- _文書の抜粋_
▬▬▬▬▬▬▬▬▬▬

令和4年度の第一種試験の総評を掲載致します。

 

2022年度第一種試験問題総評

【実務】

難易度は例年並みかと思います。

今年度の問題は計算量が多い問題も出題されていませんし、基本的なことを問う設問が多く過去問題をしっかり解いて試験に臨めば7割程度は得点できたように思います。問5Ⅱがはじめて見るような問題ですが、ゆっくり考えれば正答は難しくありません。近年は問6にようなICRP2007年勧告に関する問題が多く出題されるようになってきましたので、名目リスク係数などは確実に暗記し、過去問題をしっかり解いておくことが大切です。

 

問1

Ⅰは中性子線源に関する問題です。241Am-Be中性子線源や252Cf中性子線源は試験でも頻繁に出題されています。241Am及び252Cfは放射性核種としても重要ですので、壊変様式、半減期、用途などは覚えておかなくてはなりません。問題文中にも記載されていますが、中性子源としては226Ra-Be中性子線源もあります。226Raが属しているウラン系列も試験では頻繁に出題されていますので、問題文中の222Rn、214Pbだけでなくすべての壊変核種は覚えておくと良いでしょう。

Ⅱは252Cfの計算問題です。2018年度管理測定技術問1Ⅱ、2017年物化生問1Ⅱ、2009年度物化生問4Ⅲなど過去にも同様の問題が出題されています。(E)の点線源からのフルエンス率を求める問題も頻繁に出題されており、2021年度の第二種試験でも実務問1で出題されています。球の表面積4πr2で除すことは必ず覚えておきましょう。このブログでも記事にしてあります。(令和3年度第二種試験実務から)計算量もそれほど多くはありませんので、過去問題を解いたことのある人は得点できたかと思います。

▬▬▬▬▬▬▬▬▬▬

- _分析用データ_
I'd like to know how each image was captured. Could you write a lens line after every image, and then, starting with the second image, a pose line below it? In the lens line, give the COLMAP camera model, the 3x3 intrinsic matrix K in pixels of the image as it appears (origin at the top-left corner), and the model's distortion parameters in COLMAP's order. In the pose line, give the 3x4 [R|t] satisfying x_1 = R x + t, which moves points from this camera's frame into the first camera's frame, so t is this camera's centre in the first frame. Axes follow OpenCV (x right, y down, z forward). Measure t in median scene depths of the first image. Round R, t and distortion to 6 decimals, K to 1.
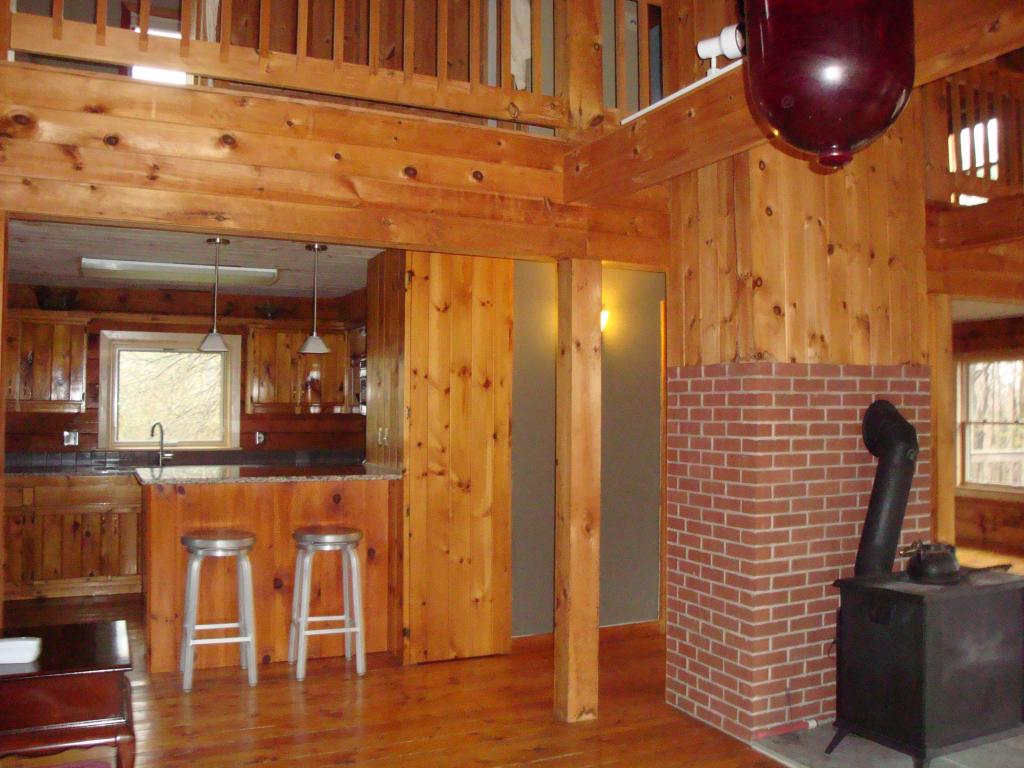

▬▬▬▬▬▬▬▬▬▬

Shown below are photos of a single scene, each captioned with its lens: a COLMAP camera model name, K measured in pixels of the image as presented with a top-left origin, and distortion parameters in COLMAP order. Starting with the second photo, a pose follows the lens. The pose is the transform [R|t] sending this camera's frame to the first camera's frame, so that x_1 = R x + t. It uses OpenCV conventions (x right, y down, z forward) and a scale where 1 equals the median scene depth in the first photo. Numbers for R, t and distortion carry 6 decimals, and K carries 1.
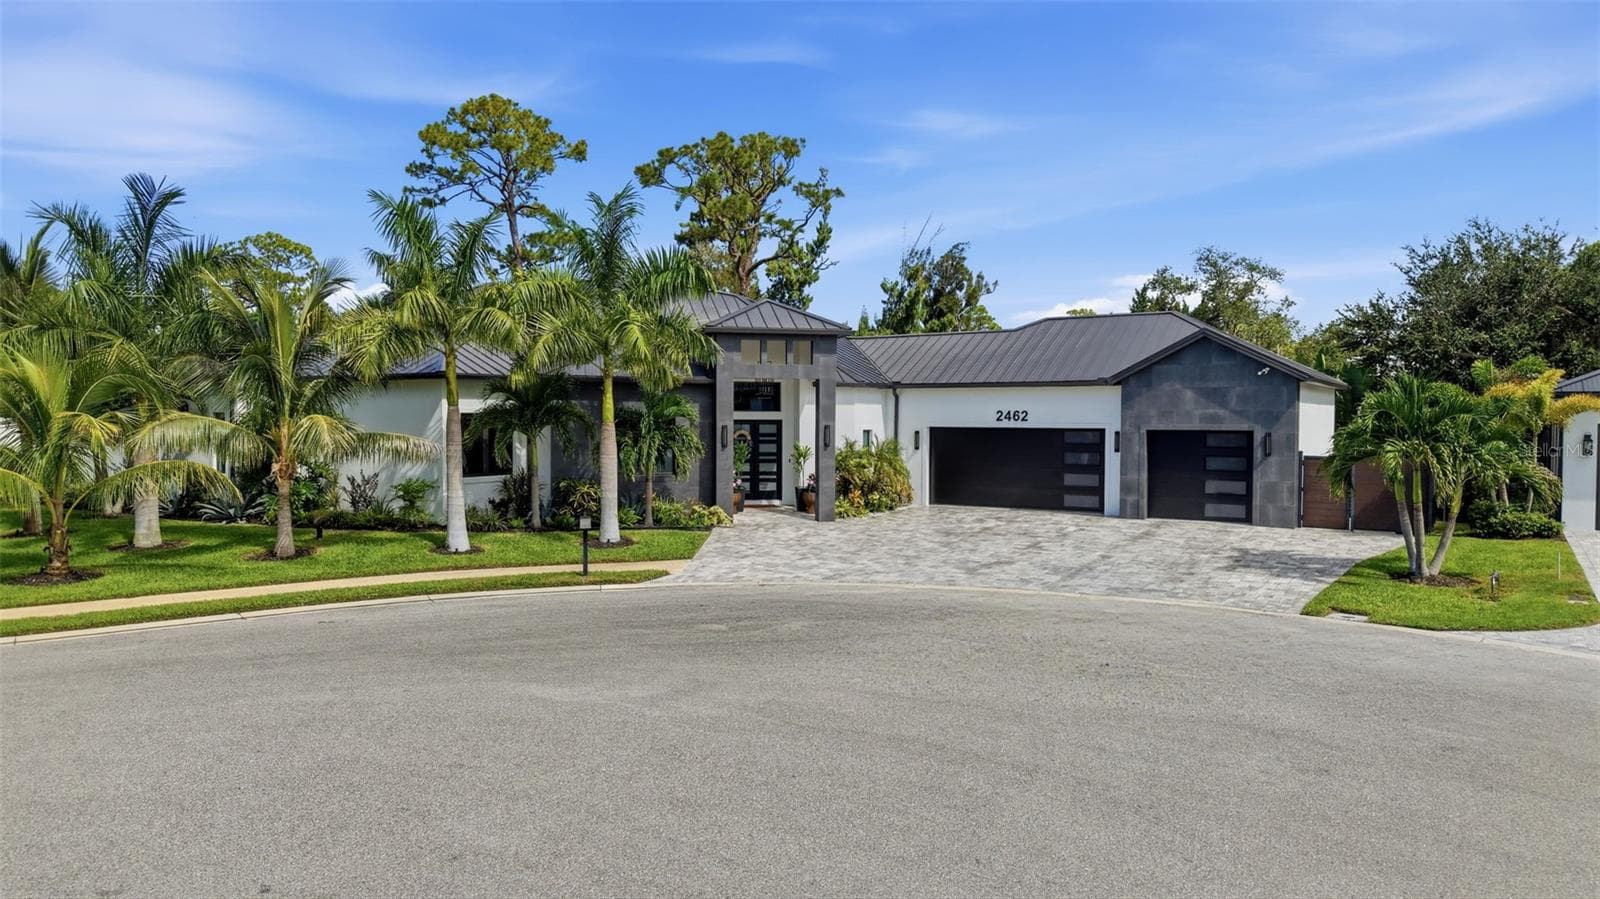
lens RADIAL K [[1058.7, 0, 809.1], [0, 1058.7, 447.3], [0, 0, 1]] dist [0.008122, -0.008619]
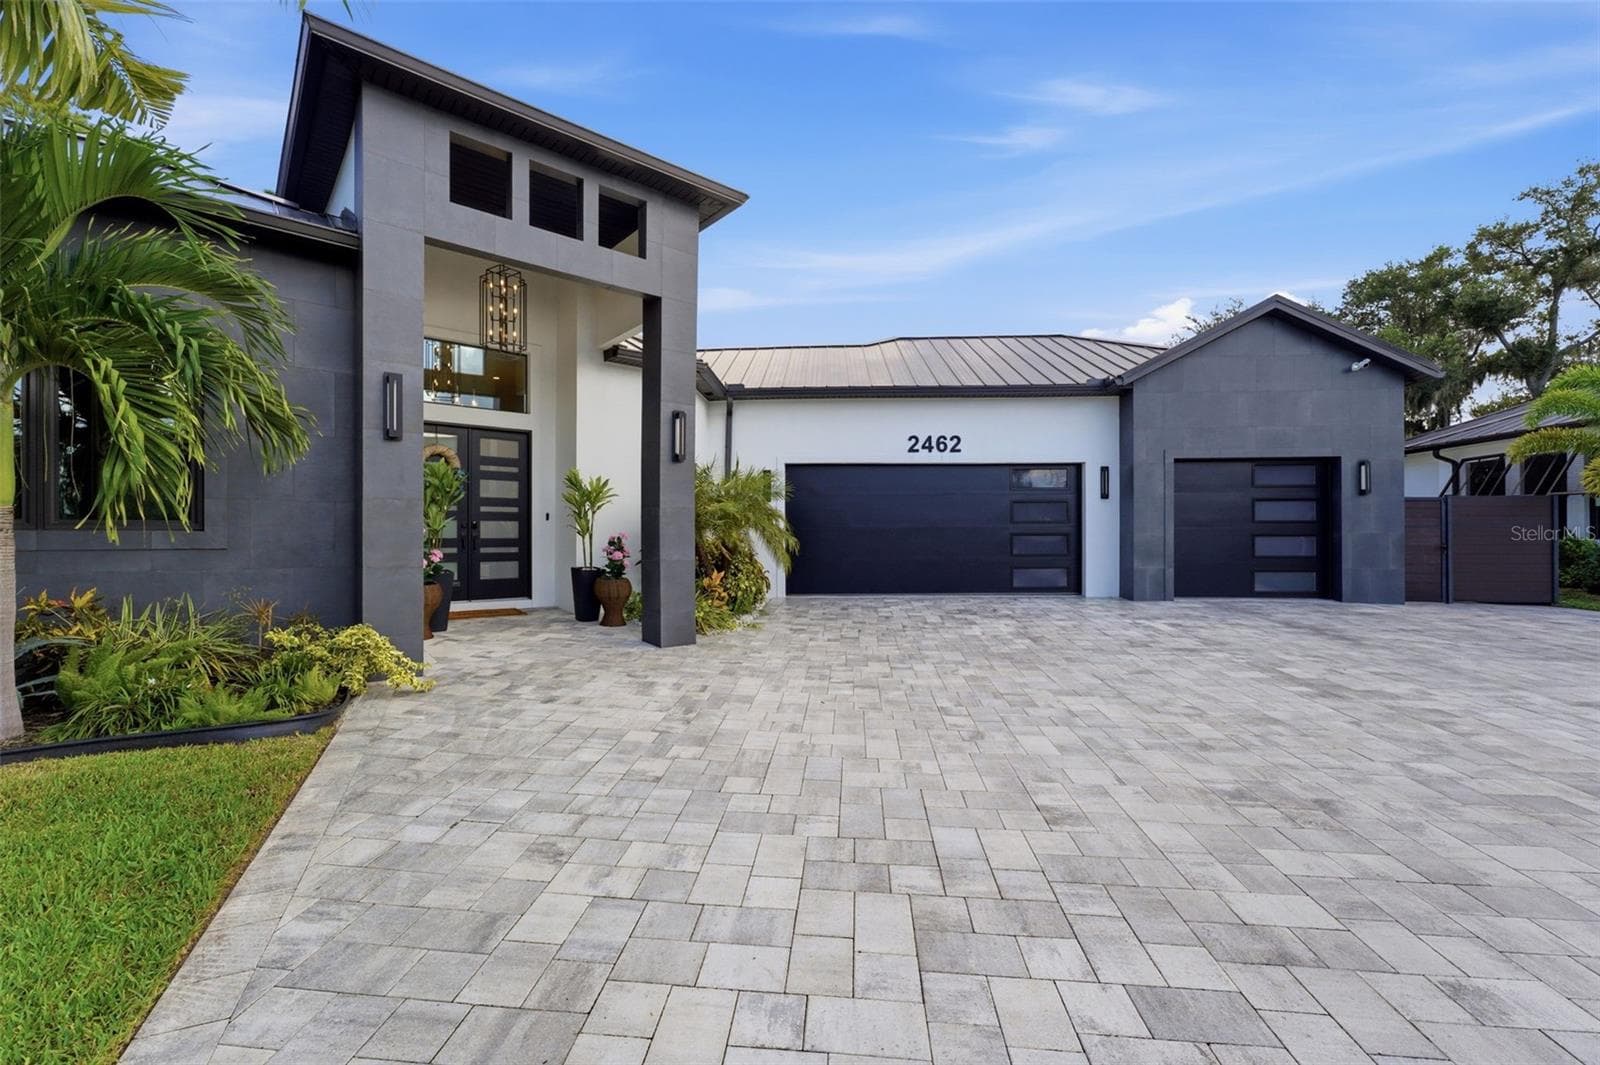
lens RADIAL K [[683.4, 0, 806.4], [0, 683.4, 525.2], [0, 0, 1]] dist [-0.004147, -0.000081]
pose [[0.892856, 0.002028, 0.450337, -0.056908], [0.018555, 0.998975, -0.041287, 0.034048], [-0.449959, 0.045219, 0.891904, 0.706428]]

▬▬▬▬▬▬▬▬▬▬

- _課題の目的_
第一種試験の総評から、「Ⅰは中性子線源に関する問題で」から「は覚えておくと良いでしょう。」までを、両端を含めて一字も変えずに書き写せ。

- _課題の出力_
Ⅰは中性子線源に関する問題です。241Am-Be中性子線源や252Cf中性子線源は試験でも頻繁に出題されています。241Am及び252Cfは放射性核種としても重要ですので、壊変様式、半減期、用途などは覚えておかなくてはなりません。問題文中にも記載されていますが、中性子源としては226Ra-Be中性子線源もあります。226Raが属しているウラン系列も試験では頻繁に出題されていますので、問題文中の222Rn、214Pbだけでなくすべての壊変核種は覚えておくと良いでしょう。